#### Entries drawn from a collection:

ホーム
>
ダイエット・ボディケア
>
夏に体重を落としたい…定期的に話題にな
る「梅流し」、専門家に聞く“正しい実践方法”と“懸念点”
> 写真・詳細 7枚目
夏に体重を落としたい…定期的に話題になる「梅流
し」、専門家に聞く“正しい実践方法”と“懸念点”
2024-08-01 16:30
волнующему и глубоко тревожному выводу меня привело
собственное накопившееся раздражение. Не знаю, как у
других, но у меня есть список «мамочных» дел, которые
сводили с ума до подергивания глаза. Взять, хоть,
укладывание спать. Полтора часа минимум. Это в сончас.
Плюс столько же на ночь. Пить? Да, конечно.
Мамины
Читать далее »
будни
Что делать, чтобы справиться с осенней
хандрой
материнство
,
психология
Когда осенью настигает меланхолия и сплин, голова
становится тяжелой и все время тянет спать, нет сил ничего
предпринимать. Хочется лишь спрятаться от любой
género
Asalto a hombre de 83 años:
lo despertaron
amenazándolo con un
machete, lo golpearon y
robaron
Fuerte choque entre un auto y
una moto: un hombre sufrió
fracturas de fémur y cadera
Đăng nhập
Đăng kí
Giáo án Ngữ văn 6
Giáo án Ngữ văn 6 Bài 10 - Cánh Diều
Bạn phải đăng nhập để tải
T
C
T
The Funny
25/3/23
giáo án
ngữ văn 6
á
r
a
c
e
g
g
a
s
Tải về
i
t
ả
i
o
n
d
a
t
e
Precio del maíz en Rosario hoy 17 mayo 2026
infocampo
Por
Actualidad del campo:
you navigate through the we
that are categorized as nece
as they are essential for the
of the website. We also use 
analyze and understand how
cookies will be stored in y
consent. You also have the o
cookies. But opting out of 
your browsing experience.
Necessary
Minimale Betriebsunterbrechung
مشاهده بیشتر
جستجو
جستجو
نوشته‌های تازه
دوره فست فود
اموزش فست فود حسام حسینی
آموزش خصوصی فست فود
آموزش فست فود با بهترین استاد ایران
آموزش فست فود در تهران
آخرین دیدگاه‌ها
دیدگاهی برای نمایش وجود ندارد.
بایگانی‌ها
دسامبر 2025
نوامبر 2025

#### WHAT YOU HAVE TO DO:
Can you lay out every line in the entries above as a Markdown table with the columns "No." and "Line", numbering the rows and leaving out any blank lines?

#### RESULT OF THIS EXERCISE:
| No. | Line |
|---|---|
| 1 | ホーム |
| 2 | > |
| 3 | ダイエット・ボディケア |
| 4 | > |
| 5 | 夏に体重を落としたい…定期的に話題にな |
| 6 | る「梅流し」、専門家に聞く“正しい実践方法”と“懸念点” |
| 7 | > 写真・詳細 7枚目 |
| 8 | 夏に体重を落としたい…定期的に話題になる「梅流 |
| 9 | し」、専門家に聞く“正しい実践方法”と“懸念点” |
| 10 | 2024-08-01 16:30 |
| 11 | волнующему и глубоко тревожному выводу меня привело |
| 12 | собственное накопившееся раздражение. Не знаю, как у |
| 13 | других, но у меня есть список «мамочных» дел, которые |
| 14 | сводили с ума до подергивания глаза. Взять, хоть, |
| 15 | укладывание спать. Полтора часа минимум. Это в сончас. |
| 16 | Плюс столько же на ночь. Пить? Да, конечно. |
| 17 | Мамины |
| 18 | Читать далее » |
| 19 | будни |
| 20 | Что делать, чтобы справиться с осенней |
| 21 | хандрой |
| 22 | материнство |
| 23 | , |
| 24 | психология |
| 25 | Когда осенью настигает меланхолия и сплин, голова |
| 26 | становится тяжелой и все время тянет спать, нет сил ничего |
| 27 | предпринимать. Хочется лишь спрятаться от любой |
| 28 | género |
| 29 | Asalto a hombre de 83 años: |
| 30 | lo despertaron |
| 31 | amenazándolo con un |
| 32 | machete, lo golpearon y |
| 33 | robaron |
| 34 | Fuerte choque entre un auto y |
| 35 | una moto: un hombre sufrió |
| 36 | fracturas de fémur y cadera |
| 37 | Đăng nhập |
| 38 | Đăng kí |
| 39 | Giáo án Ngữ văn 6 |
| 40 | Giáo án Ngữ văn 6 Bài 10 - Cánh Diều |
| 41 | Bạn phải đăng nhập để tải |
| 42 | T |
| 43 | C |
| 44 | T |
| 45 | The Funny |
| 46 | 25/3/23 |
| 47 | giáo án |
| 48 | ngữ văn 6 |
| 49 | á |
| 50 | r |
| 51 | a |
| 52 | c |
| 53 | e |
| 54 | g |
| 55 | g |
| 56 | a |
| 57 | s |
| 58 | Tải về |
| 59 | i |
| 60 | t |
| 61 | ả |
| 62 | i |
| 63 | o |
| 64 | n |
| 65 | d |
| 66 | a |
| 67 | t |
| 68 | e |
| 69 | Precio del maíz en Rosario hoy 17 mayo 2026 |
| 70 | infocampo |
| 71 | Por |
| 72 | Actualidad del campo: |
| 73 | you navigate through the we |
| 74 | that are categorized as nece |
| 75 | as they are essential for the |
| 76 | of the website. We also use  |
| 77 | analyze and understand how |
| 78 | cookies will be stored in y |
| 79 | consent. You also have the o |
| 80 | cookies. But opting out of  |
| 81 | your browsing experience. |
| 82 | Necessary |
| 83 | Minimale Betriebsunterbrechung |
| 84 | مشاهده بیشتر |
| 85 | جستجو |
| 86 | جستجو |
| 87 | نوشته‌های تازه |
| 88 | دوره فست فود |
| 89 | اموزش فست فود حسام حسینی |
| 90 | آموزش خصوصی فست فود |
| 91 | آموزش فست فود با بهترین استاد ایران |
| 92 | آموزش فست فود در تهران |
| 93 | آخرین دیدگاه‌ها |
| 94 | دیدگاهی برای نمایش وجود ندارد. |
| 95 | بایگانی‌ها |
| 96 | دسامبر 2025 |
| 97 | نوامبر 2025 |